┌────────

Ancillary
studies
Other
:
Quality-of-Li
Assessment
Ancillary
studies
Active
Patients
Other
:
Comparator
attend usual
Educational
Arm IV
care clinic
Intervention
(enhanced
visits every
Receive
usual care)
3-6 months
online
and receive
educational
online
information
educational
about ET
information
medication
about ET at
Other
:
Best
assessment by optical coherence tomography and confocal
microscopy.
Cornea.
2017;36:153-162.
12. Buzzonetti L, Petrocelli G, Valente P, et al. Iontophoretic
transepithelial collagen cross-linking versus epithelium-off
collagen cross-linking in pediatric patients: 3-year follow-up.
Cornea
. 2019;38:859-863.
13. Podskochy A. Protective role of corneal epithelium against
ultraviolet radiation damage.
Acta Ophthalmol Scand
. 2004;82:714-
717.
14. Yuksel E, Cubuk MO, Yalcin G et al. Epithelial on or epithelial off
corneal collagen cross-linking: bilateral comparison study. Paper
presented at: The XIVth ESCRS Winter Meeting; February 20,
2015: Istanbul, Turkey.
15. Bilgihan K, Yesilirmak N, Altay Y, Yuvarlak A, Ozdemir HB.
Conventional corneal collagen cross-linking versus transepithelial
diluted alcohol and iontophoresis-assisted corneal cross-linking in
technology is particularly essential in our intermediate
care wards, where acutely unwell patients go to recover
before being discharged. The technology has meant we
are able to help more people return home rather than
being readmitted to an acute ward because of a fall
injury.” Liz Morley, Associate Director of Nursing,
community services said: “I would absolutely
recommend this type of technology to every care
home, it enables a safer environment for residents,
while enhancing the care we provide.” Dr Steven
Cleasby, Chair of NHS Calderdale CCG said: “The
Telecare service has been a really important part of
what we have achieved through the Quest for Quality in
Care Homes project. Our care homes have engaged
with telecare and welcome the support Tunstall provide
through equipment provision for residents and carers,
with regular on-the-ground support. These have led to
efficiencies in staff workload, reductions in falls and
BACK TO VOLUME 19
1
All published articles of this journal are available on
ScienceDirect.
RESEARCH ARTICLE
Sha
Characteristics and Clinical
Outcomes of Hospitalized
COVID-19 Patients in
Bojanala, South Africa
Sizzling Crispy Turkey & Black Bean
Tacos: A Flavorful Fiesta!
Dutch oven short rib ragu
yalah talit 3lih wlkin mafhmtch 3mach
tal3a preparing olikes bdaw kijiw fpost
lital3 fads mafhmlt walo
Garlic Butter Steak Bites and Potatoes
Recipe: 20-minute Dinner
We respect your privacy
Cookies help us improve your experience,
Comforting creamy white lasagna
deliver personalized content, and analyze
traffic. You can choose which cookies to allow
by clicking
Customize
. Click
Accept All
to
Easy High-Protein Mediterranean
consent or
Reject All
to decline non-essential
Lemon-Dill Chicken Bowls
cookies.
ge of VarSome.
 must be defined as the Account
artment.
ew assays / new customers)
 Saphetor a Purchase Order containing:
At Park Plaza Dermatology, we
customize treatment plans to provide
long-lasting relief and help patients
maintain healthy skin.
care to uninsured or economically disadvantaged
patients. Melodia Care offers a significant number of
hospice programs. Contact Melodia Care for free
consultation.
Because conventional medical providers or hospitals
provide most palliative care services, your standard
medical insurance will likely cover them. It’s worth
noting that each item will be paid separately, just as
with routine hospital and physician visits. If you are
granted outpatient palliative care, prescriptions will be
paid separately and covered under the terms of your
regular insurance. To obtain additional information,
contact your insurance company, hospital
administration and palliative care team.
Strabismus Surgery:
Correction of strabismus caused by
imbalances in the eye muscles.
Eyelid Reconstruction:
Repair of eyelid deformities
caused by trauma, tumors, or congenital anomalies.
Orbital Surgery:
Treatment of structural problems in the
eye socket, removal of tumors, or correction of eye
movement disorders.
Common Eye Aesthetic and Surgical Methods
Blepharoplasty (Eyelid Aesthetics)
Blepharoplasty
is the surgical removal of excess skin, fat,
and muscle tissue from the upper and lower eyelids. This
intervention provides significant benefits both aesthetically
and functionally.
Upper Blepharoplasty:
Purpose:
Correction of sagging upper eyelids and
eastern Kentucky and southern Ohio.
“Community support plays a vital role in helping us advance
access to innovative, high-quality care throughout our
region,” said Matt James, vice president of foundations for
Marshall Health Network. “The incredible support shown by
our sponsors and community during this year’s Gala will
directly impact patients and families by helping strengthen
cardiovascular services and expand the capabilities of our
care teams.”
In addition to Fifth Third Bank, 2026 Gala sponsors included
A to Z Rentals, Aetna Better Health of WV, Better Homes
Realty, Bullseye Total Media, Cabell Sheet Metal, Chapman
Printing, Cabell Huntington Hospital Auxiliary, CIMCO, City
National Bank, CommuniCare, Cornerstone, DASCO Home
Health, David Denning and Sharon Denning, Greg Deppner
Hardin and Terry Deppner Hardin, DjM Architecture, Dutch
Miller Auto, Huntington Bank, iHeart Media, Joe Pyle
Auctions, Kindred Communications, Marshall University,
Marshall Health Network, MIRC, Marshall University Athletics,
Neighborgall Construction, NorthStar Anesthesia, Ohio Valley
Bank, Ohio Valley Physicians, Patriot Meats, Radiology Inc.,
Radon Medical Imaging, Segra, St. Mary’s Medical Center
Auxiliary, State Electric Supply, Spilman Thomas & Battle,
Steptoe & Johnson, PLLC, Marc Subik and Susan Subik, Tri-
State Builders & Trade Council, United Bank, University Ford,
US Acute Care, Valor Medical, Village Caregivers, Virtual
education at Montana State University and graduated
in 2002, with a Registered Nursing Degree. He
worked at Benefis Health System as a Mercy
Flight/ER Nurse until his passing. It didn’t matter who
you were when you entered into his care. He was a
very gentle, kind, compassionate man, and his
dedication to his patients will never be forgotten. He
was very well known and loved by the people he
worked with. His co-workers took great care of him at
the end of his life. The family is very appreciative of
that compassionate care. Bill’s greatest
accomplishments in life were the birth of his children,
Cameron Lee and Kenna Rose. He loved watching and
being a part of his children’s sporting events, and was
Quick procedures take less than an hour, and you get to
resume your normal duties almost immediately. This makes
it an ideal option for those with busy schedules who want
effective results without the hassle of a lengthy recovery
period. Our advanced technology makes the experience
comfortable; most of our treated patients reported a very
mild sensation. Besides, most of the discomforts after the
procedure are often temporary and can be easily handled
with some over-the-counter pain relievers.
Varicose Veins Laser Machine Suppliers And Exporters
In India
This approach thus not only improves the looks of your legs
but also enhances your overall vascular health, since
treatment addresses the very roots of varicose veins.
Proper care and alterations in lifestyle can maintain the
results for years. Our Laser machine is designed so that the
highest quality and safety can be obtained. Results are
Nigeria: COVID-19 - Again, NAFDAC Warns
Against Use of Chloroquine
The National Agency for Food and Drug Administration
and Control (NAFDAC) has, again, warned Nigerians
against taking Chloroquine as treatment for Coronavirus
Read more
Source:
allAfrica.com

└────────

### The task
Please copy, exactly as written, every line in the listing above from the line with "paid separately and" up to and including the line with "our sponsors and".

### Task output
paid separately and covered under the terms of your
regular insurance. To obtain additional information,
contact your insurance company, hospital
administration and palliative care team.
Strabismus Surgery:
Correction of strabismus caused by
imbalances in the eye muscles.
Eyelid Reconstruction:
Repair of eyelid deformities
caused by trauma, tumors, or congenital anomalies.
Orbital Surgery:
Treatment of structural problems in the
eye socket, removal of tumors, or correction of eye
movement disorders.
Common Eye Aesthetic and Surgical Methods
Blepharoplasty (Eyelid Aesthetics)
Blepharoplasty
is the surgical removal of excess skin, fat,
and muscle tissue from the upper and lower eyelids. This
intervention provides significant benefits both aesthetically
and functionally.
Upper Blepharoplasty:
Purpose:
Correction of sagging upper eyelids and
eastern Kentucky and southern Ohio.
“Community support plays a vital role in helping us advance
access to innovative, high-quality care throughout our
region,” said Matt James, vice president of foundations for
Marshall Health Network. “The incredible support shown by
our sponsors and community during this year’s Gala will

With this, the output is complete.